A birthday cake variation for a teenage birthday or celebration. Decorate with a gold and silver theme
Recipe Category
Products in this recipe

Vanilla Cake Mix, Vanilla Icing Kit

You will need

3 extra large eggs, at room temperature
¾ cup (180 ml) canola oil
1 cup (250 ml) full cream milk, lukewarm
1 x 600 g Ina Paarman’s Vanilla Cake Mix
24 small paper cups (silver or gold colour)

1 x 250 g Ina Paarman’s Vanilla Icing Kit
125 g butter, at room temperature
⅓ cup (80 ml) water
gold or silver edible shimmer dust
gold or silver helium balloons


Adjust the oven rack to the middle position and preheat the oven to 190°C.

Line two muffin pans with paper cups.

Mix cake according to package instructions.

Divide cake mixture between paper cups.

Bake for 15 – 20 minutes and leave to cool completely.

Prepare icing according to package instructions.
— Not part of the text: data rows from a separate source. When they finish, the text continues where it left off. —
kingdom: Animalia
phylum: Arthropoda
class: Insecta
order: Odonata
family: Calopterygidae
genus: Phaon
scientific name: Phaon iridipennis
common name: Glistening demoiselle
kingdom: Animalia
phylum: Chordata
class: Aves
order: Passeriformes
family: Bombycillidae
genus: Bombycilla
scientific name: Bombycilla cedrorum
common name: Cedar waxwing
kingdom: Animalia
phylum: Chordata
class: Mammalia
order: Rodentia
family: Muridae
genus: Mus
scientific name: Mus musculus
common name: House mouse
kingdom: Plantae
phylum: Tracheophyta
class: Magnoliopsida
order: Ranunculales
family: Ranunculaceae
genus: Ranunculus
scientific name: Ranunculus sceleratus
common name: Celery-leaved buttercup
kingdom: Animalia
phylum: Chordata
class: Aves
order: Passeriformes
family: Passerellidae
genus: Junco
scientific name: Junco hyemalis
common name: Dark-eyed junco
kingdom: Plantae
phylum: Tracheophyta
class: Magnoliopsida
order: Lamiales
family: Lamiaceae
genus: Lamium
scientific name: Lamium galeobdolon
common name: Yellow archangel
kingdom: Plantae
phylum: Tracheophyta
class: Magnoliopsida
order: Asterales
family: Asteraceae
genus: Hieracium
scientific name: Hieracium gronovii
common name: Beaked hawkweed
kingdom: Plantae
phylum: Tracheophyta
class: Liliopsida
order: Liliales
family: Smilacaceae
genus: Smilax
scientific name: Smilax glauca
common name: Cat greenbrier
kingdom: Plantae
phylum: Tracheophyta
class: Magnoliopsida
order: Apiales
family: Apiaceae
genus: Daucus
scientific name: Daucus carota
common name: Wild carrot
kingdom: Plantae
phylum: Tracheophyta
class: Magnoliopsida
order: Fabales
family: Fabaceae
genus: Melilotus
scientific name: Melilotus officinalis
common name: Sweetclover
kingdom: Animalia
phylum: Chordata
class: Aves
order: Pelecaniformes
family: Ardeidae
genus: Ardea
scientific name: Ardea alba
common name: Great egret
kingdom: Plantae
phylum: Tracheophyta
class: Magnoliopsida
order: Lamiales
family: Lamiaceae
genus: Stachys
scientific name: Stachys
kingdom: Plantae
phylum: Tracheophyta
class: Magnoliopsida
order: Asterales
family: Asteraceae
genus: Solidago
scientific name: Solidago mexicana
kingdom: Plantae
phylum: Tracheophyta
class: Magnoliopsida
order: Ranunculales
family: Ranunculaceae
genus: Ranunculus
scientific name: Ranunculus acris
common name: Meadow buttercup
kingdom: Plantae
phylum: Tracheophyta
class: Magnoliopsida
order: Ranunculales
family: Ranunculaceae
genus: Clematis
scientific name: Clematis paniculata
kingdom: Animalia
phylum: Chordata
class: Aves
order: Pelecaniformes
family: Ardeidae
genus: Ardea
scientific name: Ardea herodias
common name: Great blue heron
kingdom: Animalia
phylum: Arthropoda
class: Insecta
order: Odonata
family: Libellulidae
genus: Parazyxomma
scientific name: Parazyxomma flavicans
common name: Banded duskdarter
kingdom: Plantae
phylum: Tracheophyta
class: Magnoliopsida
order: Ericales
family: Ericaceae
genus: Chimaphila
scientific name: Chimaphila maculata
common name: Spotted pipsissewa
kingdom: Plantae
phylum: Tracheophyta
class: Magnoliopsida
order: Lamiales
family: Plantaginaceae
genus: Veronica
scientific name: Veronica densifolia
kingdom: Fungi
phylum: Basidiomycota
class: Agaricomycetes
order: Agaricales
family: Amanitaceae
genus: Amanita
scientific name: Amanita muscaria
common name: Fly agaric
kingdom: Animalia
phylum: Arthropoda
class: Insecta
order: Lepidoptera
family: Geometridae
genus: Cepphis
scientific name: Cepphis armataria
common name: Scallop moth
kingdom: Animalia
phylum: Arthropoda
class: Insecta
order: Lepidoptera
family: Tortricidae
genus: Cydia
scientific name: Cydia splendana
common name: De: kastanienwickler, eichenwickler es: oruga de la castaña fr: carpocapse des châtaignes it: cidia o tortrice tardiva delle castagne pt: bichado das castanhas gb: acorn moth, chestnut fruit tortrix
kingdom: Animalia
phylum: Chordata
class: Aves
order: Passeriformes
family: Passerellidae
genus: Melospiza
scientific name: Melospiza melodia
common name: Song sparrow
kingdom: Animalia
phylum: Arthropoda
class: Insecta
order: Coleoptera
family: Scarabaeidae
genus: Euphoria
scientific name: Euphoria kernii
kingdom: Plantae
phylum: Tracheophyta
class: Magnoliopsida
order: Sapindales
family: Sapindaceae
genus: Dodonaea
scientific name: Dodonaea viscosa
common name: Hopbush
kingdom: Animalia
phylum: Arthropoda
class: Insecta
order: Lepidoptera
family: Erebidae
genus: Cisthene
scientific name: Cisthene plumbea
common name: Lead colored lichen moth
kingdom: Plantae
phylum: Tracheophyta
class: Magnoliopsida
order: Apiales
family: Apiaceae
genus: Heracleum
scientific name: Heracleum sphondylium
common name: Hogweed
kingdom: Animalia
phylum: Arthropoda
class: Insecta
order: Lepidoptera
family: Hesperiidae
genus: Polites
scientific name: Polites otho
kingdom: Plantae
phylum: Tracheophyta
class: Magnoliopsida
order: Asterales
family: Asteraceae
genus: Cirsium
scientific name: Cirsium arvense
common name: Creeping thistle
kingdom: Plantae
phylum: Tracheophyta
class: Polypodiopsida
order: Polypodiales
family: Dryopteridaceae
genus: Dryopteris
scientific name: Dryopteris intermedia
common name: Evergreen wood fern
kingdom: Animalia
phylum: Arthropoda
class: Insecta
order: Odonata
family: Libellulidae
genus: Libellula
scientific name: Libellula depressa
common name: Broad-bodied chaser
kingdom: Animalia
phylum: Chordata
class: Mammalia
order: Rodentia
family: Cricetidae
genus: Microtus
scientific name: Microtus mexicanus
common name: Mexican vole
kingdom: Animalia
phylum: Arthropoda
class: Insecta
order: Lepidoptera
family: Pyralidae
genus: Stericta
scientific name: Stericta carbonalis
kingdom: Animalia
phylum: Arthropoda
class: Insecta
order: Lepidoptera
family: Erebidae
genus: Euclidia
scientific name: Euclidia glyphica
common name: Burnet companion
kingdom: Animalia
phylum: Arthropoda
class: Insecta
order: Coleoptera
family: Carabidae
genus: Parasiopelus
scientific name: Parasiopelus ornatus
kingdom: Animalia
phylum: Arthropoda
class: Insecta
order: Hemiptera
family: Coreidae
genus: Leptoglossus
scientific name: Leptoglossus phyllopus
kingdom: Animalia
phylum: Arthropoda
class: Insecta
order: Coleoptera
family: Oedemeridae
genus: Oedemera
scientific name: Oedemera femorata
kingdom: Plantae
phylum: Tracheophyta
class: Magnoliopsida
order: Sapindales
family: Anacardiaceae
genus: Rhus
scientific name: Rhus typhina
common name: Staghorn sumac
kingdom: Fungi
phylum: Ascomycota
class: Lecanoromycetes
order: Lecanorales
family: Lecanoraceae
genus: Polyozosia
Spread tops of cooled cupcakes, with half of prepared icing.

Pipe a rosette with the remaining icing, on top of each cupcake using the icing package and provided nozzle.

Dip a smallish brush into the edible shimmer and flick the dust over the cupcakes (best to work on newspaper away from a draft).

Arrange the cupcakes on a tiered stand, add candles and balloons.